Facebook has started implementing the changes to its Data Use Policy and Statement of Rights and Responsibilities proposed in August. The revision to its policies aim to clarify that the users are in full control in terms of what can be used by the social network on advertisements. The company has removed the proposed sentence to the update pertaining to assumption of permission from parents or guardians when teens sign up for an account. However, the social media company insisted that all they did was clarify the language used and that it has permission to use names, images, and information of its users, including teens.
The announcement of the policy update was done via the official blog of Facebook by its Chief Privacy Officer Erin Egan.
"We proposed these changes because we thought we could improve the way we explain our policies. But your feedback was clear - we can do better - and it led to a number of clarifying edits...," said Egan.
"We also proposed an update that we thought would help facilitate conversations between teens and their parents about using Facebook. Specifically, we added a sentence that said if you are under the age of eighteen you have talked to your parent or guardian and they also agree to some of our terms. This language was about getting a conversation started; we were not seeking and would not have gained any additional rights as a result of this addition. We received feedback, though, that the language was confusing and so we removed the sentence," she explained to address issues about minors," the post stated.
Egan also used an example on her blog post to show how a user's information might be used. In her example, a certain Krishna Vudata liked a certain business called "Sweet Stop" on the network. When user "liked" a certain page, people in his lists might be able to see them, but the user can still limit who will be able to see his activities.
The controversial sentence created some buzz in August, protests from privacy groups and even caught the attention of lawmakers. The changes were also put on hold as regulators reviewed them. On November 15, Senator Edward Markey of Massachusetts called on other lawmakers to help protect the privacy of teens over the Internet.
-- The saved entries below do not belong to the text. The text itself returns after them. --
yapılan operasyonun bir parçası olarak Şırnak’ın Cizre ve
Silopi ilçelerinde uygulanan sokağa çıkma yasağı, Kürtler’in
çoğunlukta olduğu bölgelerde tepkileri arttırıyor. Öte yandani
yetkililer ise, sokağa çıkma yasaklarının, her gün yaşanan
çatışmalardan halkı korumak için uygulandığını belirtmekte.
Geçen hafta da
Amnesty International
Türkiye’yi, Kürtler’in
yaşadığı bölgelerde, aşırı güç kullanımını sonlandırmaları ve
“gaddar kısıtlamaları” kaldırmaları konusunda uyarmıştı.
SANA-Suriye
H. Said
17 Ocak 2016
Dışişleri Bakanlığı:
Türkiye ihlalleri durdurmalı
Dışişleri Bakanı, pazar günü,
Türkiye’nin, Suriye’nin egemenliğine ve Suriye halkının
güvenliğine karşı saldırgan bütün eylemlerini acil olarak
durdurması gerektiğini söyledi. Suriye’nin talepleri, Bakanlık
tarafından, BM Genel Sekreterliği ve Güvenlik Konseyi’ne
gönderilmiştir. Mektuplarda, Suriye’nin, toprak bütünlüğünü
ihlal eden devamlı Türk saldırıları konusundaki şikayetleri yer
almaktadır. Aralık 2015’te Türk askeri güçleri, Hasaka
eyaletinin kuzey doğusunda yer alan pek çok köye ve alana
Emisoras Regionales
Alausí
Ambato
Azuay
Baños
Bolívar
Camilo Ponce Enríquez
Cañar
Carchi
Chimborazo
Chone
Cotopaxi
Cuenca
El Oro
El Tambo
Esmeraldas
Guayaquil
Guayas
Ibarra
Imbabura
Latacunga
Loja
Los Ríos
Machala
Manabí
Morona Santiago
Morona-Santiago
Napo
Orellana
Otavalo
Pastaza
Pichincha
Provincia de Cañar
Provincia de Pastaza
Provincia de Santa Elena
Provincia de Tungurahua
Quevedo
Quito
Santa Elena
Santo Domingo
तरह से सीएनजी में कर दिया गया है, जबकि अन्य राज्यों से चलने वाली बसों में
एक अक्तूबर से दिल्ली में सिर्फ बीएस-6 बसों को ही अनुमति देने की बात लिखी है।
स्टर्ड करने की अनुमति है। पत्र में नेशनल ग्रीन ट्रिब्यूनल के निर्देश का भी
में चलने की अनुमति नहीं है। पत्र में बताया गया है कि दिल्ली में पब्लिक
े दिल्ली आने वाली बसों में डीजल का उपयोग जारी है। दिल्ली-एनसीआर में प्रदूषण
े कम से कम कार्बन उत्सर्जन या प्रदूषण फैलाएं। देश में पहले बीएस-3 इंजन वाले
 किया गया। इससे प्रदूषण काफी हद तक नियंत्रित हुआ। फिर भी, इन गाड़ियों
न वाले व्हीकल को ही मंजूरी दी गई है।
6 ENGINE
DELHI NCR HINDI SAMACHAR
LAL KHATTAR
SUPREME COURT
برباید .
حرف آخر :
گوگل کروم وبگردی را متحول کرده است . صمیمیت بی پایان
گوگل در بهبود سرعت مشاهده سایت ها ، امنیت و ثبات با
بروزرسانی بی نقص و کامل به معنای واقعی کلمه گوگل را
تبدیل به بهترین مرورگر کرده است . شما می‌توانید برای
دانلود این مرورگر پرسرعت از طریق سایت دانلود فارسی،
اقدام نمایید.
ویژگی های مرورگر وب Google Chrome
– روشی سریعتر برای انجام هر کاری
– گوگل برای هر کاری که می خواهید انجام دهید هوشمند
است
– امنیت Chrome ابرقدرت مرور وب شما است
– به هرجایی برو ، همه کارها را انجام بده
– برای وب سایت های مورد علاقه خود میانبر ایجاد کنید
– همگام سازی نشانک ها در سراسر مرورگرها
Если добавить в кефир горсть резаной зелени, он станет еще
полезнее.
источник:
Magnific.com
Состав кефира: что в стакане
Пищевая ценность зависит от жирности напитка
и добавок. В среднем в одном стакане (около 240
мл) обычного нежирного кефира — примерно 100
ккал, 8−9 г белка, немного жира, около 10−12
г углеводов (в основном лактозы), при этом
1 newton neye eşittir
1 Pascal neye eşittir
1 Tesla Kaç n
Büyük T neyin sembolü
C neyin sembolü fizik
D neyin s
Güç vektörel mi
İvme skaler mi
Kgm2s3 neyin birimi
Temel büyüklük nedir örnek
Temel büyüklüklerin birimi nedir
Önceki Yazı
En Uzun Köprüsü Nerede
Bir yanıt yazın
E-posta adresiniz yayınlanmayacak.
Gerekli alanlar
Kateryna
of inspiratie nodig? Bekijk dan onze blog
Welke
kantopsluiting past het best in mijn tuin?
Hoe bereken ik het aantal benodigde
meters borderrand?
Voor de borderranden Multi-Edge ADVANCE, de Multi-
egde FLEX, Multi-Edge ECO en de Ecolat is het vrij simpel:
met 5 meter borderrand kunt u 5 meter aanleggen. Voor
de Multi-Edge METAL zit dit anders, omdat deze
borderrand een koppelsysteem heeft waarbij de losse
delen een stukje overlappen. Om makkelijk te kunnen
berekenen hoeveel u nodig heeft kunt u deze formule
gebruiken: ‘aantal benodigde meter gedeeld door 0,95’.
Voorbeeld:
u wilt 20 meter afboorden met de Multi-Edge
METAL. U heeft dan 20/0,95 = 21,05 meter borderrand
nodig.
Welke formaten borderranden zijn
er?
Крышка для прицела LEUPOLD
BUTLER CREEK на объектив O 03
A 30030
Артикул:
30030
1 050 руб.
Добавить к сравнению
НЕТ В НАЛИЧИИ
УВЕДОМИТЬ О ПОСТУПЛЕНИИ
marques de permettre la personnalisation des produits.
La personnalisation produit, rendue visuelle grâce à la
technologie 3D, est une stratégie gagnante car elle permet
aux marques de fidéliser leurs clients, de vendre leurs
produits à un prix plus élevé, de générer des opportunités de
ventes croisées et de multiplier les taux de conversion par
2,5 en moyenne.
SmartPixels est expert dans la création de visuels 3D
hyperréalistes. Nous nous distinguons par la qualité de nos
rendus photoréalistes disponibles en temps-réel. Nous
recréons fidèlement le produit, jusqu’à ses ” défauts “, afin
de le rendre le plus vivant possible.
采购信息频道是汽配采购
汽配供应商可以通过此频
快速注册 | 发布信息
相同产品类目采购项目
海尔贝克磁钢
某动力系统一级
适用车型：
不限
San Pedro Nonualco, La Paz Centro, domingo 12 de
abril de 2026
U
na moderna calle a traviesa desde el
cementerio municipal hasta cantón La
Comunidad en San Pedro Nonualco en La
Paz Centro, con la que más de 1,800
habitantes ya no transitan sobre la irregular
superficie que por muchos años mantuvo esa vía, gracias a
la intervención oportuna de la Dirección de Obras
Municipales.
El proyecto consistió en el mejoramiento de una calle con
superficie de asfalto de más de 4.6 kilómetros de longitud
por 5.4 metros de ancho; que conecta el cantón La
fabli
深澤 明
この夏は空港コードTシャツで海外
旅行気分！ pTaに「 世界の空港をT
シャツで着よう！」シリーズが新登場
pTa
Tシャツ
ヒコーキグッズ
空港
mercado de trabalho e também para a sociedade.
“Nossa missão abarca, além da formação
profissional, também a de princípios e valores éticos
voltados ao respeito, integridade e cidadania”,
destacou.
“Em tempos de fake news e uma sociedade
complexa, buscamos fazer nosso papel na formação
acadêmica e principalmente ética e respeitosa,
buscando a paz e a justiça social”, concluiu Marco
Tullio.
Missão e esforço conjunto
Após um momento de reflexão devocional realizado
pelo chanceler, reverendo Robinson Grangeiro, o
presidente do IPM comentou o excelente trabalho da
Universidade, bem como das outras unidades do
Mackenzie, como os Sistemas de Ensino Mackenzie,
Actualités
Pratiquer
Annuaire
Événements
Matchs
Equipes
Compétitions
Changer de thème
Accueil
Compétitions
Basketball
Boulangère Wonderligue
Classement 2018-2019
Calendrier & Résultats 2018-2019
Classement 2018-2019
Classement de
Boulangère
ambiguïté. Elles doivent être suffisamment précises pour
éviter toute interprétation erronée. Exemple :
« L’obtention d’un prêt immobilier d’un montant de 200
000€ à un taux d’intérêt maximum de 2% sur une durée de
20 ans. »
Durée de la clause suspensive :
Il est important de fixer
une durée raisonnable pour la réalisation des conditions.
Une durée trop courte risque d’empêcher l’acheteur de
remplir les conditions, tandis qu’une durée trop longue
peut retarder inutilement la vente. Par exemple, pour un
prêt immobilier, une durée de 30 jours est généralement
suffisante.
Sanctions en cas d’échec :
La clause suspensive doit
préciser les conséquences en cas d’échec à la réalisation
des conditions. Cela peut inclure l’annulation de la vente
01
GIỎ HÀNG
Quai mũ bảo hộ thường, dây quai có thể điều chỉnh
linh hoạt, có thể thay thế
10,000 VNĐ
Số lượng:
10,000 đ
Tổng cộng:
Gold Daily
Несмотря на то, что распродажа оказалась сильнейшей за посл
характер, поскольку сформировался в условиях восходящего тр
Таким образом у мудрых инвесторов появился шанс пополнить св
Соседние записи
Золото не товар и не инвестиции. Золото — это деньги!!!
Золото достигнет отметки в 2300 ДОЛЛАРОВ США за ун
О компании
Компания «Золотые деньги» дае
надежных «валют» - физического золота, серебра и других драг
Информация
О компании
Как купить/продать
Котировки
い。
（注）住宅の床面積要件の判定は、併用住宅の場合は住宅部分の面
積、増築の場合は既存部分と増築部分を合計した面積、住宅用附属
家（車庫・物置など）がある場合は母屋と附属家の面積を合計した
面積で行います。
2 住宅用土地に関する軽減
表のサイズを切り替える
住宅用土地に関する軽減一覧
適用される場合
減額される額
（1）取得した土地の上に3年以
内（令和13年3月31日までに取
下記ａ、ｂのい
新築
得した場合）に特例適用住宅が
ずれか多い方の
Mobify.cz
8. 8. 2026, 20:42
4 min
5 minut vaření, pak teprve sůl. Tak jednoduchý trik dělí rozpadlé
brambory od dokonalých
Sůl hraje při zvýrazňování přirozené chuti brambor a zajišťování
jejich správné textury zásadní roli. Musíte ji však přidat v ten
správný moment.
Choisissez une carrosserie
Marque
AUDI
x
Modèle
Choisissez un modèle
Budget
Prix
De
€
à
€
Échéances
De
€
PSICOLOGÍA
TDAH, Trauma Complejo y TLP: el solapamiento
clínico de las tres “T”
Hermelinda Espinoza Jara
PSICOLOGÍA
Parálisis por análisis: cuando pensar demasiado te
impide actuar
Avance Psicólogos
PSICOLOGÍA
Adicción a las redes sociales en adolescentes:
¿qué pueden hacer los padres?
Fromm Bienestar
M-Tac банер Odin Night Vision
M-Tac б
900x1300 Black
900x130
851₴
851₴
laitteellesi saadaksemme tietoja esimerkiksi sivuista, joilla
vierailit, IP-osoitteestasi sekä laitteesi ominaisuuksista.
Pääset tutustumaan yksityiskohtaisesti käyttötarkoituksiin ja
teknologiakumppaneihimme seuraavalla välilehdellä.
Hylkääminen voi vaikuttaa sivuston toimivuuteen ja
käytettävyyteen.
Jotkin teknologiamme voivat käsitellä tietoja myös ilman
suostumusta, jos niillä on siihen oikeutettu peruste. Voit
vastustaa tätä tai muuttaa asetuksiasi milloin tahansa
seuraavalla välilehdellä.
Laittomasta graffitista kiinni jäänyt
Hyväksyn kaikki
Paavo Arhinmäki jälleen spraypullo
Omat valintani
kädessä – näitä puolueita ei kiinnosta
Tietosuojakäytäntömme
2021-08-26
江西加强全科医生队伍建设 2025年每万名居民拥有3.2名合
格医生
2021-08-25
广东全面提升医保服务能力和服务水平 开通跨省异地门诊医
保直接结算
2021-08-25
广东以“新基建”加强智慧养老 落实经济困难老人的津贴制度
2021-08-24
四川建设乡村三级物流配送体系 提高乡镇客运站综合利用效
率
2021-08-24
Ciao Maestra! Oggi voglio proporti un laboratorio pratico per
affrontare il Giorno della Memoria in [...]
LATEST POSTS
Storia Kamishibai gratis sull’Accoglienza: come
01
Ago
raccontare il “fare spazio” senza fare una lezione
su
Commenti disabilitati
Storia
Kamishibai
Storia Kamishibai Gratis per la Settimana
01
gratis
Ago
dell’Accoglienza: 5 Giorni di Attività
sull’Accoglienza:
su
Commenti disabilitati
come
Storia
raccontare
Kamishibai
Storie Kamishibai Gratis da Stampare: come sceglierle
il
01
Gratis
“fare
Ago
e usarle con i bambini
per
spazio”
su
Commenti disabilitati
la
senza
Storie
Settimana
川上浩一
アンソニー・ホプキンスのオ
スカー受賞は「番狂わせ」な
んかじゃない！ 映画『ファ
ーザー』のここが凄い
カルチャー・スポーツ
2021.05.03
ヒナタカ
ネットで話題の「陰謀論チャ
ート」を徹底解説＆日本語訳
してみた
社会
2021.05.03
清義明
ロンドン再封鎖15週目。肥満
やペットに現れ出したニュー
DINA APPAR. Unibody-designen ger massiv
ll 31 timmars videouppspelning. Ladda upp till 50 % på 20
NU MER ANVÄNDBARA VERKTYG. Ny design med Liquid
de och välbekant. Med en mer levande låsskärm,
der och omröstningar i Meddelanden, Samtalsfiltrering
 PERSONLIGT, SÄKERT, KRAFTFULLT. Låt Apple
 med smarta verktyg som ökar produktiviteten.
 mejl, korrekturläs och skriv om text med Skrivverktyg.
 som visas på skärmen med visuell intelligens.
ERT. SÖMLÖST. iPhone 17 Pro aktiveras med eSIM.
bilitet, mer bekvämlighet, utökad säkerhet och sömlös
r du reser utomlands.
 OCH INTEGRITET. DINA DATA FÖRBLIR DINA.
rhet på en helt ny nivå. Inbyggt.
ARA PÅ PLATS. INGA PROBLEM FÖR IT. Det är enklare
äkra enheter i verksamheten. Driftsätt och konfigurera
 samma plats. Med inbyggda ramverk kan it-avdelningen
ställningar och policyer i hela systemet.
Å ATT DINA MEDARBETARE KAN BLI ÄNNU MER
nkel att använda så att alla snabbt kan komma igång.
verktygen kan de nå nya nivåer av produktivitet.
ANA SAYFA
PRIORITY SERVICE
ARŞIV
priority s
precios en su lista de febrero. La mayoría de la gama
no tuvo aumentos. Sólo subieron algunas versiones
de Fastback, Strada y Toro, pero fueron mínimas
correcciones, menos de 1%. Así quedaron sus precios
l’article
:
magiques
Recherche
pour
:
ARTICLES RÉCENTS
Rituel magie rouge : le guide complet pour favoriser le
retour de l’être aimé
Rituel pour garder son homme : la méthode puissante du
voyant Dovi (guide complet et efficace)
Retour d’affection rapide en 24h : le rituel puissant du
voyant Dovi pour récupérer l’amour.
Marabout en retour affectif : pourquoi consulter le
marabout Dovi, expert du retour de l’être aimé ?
The changes are also in line with the Federal Trade Commission's settlement with the company that prevents the latter from introducing changes to its privacy policies that may be deceptive to the public and implement such without being subjected to an independent review.
"The speed with which Facebook is pushing teens to share their sensitive, personal information widely and publicly online must spur Congress to act commensurately to put strong privacy protections on the books for teens and parents," Markey said.
Bills have been filed to help protect children on the Web. Such legislations may help prevent tech companies to collect information from minors as well as prevent them from tracking the user's location for those who are 15 or younger without the youngster's permission.